┏━━

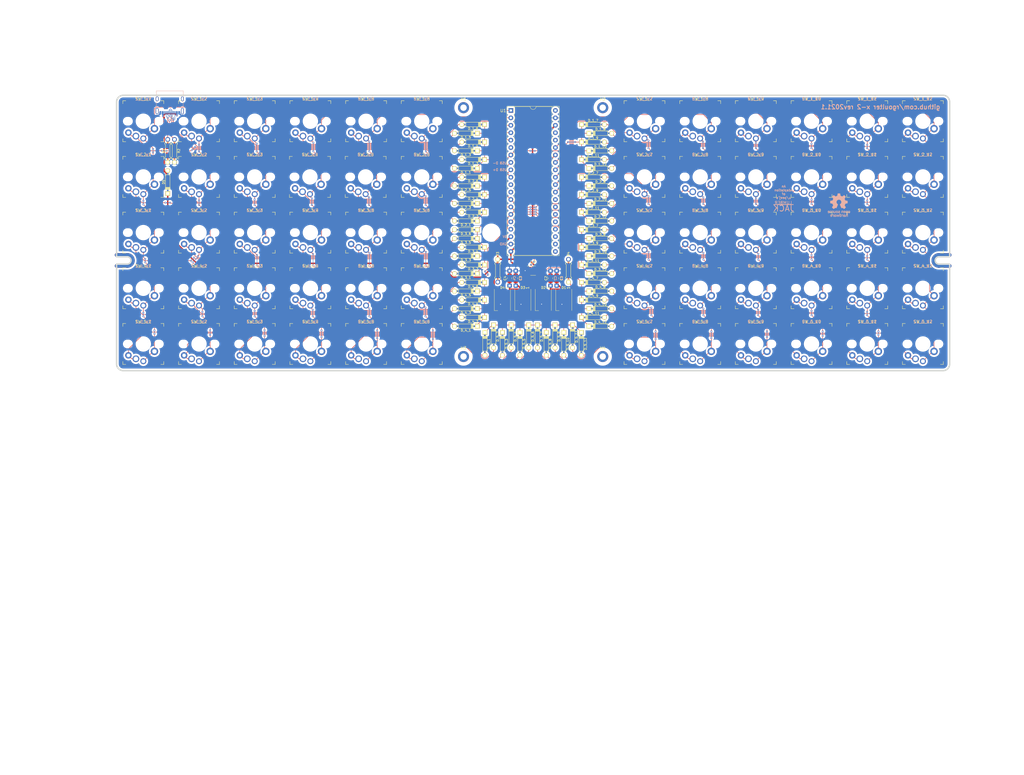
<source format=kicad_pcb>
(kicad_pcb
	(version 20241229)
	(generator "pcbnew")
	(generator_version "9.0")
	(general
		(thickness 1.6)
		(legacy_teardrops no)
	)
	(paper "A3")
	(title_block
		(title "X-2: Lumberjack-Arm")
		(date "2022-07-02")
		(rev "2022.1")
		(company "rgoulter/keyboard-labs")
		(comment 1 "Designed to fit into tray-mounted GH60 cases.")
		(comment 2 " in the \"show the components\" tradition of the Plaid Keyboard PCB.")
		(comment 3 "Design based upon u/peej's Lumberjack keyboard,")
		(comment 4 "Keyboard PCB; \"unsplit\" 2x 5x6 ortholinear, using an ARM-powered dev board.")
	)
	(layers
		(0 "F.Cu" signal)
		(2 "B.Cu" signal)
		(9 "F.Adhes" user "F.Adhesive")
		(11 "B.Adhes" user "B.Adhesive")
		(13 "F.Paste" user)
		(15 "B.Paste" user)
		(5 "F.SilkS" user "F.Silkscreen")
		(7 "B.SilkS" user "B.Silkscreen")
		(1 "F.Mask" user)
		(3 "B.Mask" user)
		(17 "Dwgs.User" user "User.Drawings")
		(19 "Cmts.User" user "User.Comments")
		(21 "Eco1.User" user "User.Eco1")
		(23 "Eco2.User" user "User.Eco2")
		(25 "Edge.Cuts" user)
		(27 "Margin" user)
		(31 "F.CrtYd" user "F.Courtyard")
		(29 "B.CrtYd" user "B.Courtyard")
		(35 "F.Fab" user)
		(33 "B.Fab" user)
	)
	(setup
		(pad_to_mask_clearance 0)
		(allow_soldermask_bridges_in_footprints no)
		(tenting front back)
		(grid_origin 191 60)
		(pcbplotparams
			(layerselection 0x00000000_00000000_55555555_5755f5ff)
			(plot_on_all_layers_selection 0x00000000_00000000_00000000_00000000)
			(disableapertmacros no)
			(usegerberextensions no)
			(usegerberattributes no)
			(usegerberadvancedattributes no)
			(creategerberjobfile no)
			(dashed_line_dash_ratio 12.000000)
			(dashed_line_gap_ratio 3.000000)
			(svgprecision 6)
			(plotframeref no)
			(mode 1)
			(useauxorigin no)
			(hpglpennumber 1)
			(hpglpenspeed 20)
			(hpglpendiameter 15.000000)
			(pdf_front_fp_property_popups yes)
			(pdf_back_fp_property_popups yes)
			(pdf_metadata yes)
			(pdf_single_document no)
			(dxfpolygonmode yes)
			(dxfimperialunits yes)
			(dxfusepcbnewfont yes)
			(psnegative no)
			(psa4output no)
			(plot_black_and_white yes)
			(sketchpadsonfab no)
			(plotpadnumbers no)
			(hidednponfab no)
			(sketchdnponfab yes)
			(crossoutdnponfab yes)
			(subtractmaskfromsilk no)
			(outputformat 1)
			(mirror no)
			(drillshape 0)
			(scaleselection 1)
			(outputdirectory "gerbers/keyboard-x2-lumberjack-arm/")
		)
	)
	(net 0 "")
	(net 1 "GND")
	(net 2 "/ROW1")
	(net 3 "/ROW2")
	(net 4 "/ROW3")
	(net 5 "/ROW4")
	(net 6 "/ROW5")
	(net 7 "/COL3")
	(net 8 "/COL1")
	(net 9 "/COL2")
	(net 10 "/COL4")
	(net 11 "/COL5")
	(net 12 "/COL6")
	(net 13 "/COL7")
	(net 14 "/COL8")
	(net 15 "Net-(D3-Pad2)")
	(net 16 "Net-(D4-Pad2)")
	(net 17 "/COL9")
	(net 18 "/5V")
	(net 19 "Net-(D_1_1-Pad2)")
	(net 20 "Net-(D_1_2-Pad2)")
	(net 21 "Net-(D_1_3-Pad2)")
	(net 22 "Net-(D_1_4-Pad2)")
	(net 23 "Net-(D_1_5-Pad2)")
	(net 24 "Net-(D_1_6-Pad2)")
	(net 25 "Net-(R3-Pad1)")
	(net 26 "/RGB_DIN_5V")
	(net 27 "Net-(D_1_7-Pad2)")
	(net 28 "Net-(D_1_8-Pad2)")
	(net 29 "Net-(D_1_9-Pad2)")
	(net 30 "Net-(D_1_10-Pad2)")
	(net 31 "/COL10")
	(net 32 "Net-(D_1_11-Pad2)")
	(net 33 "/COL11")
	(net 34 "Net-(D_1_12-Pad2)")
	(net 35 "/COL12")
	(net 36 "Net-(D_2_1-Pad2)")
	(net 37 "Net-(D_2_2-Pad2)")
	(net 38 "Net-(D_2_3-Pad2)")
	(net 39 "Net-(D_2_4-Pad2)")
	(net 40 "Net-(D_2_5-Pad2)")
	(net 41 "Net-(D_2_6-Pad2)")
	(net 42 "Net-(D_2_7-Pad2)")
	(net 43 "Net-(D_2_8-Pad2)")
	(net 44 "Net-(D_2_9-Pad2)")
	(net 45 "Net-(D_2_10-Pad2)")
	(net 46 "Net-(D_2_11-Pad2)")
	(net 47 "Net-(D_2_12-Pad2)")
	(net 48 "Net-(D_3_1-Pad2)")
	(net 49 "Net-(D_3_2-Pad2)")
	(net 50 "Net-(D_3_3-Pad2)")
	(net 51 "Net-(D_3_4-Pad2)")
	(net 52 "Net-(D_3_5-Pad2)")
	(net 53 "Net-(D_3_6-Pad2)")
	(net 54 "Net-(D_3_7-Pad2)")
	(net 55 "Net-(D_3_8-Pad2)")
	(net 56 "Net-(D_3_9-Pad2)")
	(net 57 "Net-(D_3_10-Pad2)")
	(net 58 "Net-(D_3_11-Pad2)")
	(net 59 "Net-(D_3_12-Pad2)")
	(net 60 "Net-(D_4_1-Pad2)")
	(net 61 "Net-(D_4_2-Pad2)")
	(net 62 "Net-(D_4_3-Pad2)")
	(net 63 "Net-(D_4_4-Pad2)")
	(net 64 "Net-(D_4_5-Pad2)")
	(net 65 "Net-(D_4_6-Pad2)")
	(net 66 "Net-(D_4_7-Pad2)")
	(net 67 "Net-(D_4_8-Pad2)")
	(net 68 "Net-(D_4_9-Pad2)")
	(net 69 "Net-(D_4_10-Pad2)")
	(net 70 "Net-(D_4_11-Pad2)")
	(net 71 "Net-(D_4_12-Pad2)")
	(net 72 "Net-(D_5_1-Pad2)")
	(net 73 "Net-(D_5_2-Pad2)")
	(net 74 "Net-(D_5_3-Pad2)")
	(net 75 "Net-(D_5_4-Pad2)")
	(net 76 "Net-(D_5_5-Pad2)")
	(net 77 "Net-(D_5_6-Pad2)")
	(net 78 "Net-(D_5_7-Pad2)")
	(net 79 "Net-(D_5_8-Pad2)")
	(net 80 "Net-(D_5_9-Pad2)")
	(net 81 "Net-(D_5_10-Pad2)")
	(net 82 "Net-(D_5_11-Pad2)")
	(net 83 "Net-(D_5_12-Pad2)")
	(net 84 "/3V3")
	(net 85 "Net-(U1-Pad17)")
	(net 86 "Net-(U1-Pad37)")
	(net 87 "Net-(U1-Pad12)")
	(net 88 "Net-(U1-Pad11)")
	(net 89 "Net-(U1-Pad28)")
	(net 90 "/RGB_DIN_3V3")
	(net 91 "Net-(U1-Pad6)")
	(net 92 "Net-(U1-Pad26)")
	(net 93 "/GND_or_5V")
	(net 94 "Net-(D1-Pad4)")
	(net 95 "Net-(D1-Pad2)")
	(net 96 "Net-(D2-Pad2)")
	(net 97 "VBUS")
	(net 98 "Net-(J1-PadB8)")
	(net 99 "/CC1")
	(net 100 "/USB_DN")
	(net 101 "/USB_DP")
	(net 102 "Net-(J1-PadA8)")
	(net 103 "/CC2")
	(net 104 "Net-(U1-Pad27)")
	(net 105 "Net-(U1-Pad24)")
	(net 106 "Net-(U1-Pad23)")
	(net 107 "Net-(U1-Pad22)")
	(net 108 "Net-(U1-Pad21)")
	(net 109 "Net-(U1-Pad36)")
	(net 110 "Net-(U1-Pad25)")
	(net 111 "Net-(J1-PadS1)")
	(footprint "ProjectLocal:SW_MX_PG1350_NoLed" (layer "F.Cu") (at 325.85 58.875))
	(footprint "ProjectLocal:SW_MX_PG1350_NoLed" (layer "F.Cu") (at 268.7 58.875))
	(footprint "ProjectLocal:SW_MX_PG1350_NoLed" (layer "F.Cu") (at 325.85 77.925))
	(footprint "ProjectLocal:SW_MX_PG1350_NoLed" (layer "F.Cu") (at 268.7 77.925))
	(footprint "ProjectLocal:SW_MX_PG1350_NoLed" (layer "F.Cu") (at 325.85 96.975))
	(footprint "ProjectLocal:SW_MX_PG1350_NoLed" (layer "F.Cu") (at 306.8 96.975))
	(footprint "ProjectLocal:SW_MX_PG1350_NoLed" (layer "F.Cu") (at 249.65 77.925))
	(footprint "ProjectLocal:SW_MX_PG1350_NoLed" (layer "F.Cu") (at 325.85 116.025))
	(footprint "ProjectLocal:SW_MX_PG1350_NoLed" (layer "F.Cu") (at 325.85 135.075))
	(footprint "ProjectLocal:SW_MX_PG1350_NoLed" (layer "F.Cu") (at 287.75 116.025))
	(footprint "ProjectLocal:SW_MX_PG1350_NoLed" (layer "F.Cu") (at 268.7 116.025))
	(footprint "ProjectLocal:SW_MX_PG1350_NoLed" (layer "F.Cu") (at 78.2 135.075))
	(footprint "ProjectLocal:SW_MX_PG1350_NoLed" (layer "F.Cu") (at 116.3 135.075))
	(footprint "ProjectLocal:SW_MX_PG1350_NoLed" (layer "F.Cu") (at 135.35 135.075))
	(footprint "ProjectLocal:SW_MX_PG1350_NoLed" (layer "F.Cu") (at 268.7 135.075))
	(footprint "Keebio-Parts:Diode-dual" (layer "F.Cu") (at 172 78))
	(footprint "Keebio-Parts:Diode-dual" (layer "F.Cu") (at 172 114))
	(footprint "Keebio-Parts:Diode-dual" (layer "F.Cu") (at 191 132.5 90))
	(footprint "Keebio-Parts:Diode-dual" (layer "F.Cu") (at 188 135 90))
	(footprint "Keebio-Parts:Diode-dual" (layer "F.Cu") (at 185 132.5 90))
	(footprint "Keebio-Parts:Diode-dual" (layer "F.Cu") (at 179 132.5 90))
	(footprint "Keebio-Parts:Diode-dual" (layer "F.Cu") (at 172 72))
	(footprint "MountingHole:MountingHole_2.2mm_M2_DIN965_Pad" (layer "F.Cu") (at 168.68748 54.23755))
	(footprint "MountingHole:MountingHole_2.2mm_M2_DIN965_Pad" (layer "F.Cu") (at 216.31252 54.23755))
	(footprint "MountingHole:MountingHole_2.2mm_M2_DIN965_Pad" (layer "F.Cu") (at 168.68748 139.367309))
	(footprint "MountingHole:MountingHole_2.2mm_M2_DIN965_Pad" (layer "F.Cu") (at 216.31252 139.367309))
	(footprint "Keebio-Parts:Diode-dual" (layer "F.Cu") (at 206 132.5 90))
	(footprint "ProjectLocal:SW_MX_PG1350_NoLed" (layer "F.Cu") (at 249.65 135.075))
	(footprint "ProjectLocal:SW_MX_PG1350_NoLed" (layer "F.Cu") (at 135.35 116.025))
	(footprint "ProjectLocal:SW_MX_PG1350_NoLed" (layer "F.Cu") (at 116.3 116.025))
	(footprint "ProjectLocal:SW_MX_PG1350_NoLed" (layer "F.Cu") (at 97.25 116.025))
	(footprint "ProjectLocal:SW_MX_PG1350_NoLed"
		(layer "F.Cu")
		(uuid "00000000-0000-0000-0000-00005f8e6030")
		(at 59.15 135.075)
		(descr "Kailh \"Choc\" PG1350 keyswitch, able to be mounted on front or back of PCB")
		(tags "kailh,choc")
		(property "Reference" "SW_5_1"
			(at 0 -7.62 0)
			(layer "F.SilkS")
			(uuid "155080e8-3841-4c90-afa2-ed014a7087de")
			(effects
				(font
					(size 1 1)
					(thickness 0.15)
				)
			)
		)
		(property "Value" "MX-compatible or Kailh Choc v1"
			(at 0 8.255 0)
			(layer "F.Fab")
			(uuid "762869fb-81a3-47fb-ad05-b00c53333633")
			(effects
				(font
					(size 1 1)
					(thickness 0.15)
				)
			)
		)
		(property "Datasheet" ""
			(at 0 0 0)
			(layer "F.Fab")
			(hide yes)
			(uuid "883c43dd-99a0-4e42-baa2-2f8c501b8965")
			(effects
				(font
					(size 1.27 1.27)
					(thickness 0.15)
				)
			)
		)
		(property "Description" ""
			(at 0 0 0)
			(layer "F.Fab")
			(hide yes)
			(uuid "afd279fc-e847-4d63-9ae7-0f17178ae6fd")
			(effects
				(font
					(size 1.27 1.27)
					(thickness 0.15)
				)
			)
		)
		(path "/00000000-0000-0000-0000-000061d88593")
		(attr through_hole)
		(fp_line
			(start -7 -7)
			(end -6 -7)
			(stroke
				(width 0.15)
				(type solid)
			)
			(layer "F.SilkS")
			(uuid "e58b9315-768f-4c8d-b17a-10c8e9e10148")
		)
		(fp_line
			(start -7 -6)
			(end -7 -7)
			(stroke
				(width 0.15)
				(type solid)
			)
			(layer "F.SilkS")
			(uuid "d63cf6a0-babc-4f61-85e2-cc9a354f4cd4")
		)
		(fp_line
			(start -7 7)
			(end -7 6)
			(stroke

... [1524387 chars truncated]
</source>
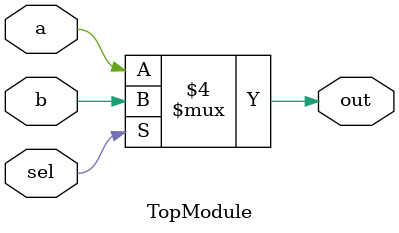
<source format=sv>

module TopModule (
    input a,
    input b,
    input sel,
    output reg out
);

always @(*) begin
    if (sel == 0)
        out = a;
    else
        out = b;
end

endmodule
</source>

┗━━

▸ **Task description**:
What is the number of lines in the entries above that hold the string "MountingHole"? Please state that number alone.

▸ **Finished task**:
4